Oct 26, 2014
If you’ve attended any of the packed previews of The Last Ship at the Neil Simon Theater, you may have noticed its originator and composer Sting lurking about. At your surprise to see him, he exclaims, “It’s my baby!” Indeed, this musical, with book by John Logan and Brian Yorkey, under Joe Mantello’s direction and with choreography by Steven Hoggett, is an absolute must-see about a young man who leaves home and family to travel the world, only to return after fifteen years to a place altered by modernity, what the British metaphysical poets called mutability. This change is most dramatically felt by a community losing its traditions of shipbuilding, and the work that sustained them literally and spiritually for generations.

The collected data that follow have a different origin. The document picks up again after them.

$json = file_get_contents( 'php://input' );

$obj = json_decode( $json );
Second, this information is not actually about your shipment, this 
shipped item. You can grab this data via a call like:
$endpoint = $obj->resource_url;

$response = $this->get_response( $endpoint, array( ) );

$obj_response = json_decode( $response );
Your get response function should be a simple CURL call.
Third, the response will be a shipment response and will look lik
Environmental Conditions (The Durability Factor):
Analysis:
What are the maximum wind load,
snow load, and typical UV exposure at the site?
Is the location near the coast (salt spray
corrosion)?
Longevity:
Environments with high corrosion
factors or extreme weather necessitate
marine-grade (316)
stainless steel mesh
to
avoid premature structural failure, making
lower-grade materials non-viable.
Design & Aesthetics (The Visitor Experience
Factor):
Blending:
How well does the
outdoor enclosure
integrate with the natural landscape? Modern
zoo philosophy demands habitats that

The young man, Gideon (younger, Collin Kelly-Sordelet, older Michael Esper), seems in arrested development, a child-man wanting everything as it was. But it is “a different moon,” and he grows up fast. The location is Northern England whence Sting hails, from Newcastle, so close to Hadrian’s Wall, a border to Scotland, a locale that explains the accents, dialect, and syntax, as in one of my favorite songs, “What say you, Meg?” (Meg is Rachel Tucker) which comes when Gideon, still in love with the girl he left behind, wants her to marry him, even though she is now with Arthur (a worthy opponent in Aaron Lazar).

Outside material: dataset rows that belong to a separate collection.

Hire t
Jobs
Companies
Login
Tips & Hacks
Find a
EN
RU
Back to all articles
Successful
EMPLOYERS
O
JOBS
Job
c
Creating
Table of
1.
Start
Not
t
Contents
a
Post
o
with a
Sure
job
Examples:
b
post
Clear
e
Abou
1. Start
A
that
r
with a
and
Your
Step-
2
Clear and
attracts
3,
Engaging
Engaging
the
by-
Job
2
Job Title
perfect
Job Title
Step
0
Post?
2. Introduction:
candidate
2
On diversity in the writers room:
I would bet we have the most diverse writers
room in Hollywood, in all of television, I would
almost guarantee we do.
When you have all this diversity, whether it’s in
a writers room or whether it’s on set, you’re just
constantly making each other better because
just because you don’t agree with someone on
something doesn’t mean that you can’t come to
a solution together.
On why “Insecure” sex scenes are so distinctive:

A note here about David Zinn’s scene design, so imaginative, breathtaking and mythic: the ship in all its immense grandeur is an abstract backdrop of sea-worthy glory, a mix of rust and blue-greens. Like all the talent involved in this production, the art is first rate, offering an unforgettable visual denouement.

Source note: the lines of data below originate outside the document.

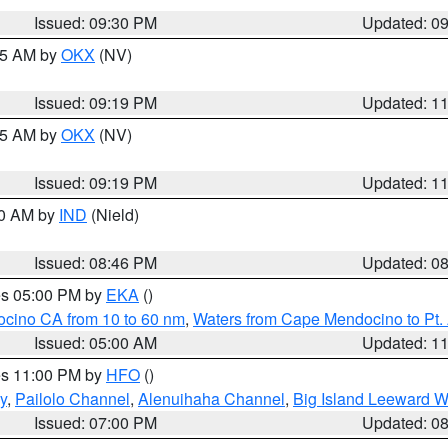
Issued: 09:30 PM
Updated: 0
:15 AM by
OKX
(NV)
Issued: 09:19 PM
Updated: 1
:15 AM by
OKX
(NV)
Issued: 09:19 PM
Updated: 1
00 AM by
IND
(Nield)
Issued: 08:46 PM
Updated: 0
res 05:00 PM by
EKA
()
ocino CA from 10 to 60 nm
,
Waters from Cape Mendocino to Pt.
Issued: 05:00 AM
Updated: 1
res 11:00 PM by
HFO
()
y
,
Pailolo Channel
,
Alenuihaha Channel
,
Big Island Leeward W
Issued: 07:00 PM
Updated: 0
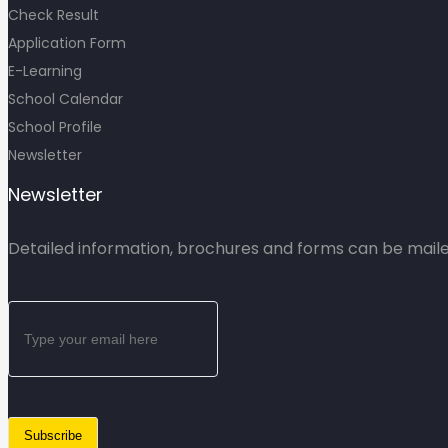
Check Result
Application Form
E-Learning
School Calendar
School Profile
Newsletter
Newsletter
Detailed information, brochures and forms can be mailed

Sting was an English teacher before he became STING. These epic journeys, quests for identity, paternity, and manhood, must come spilling out of his head. Father Jim is such a rich transformative figure that Fred Applegate who has performed the role from the beginning of Sting’s birthing this project, said he’s quit jobs every time this ship was set to sail. The actor said, if this vessel was heading to Broadway, “I wanted to be the one to play the good Father.”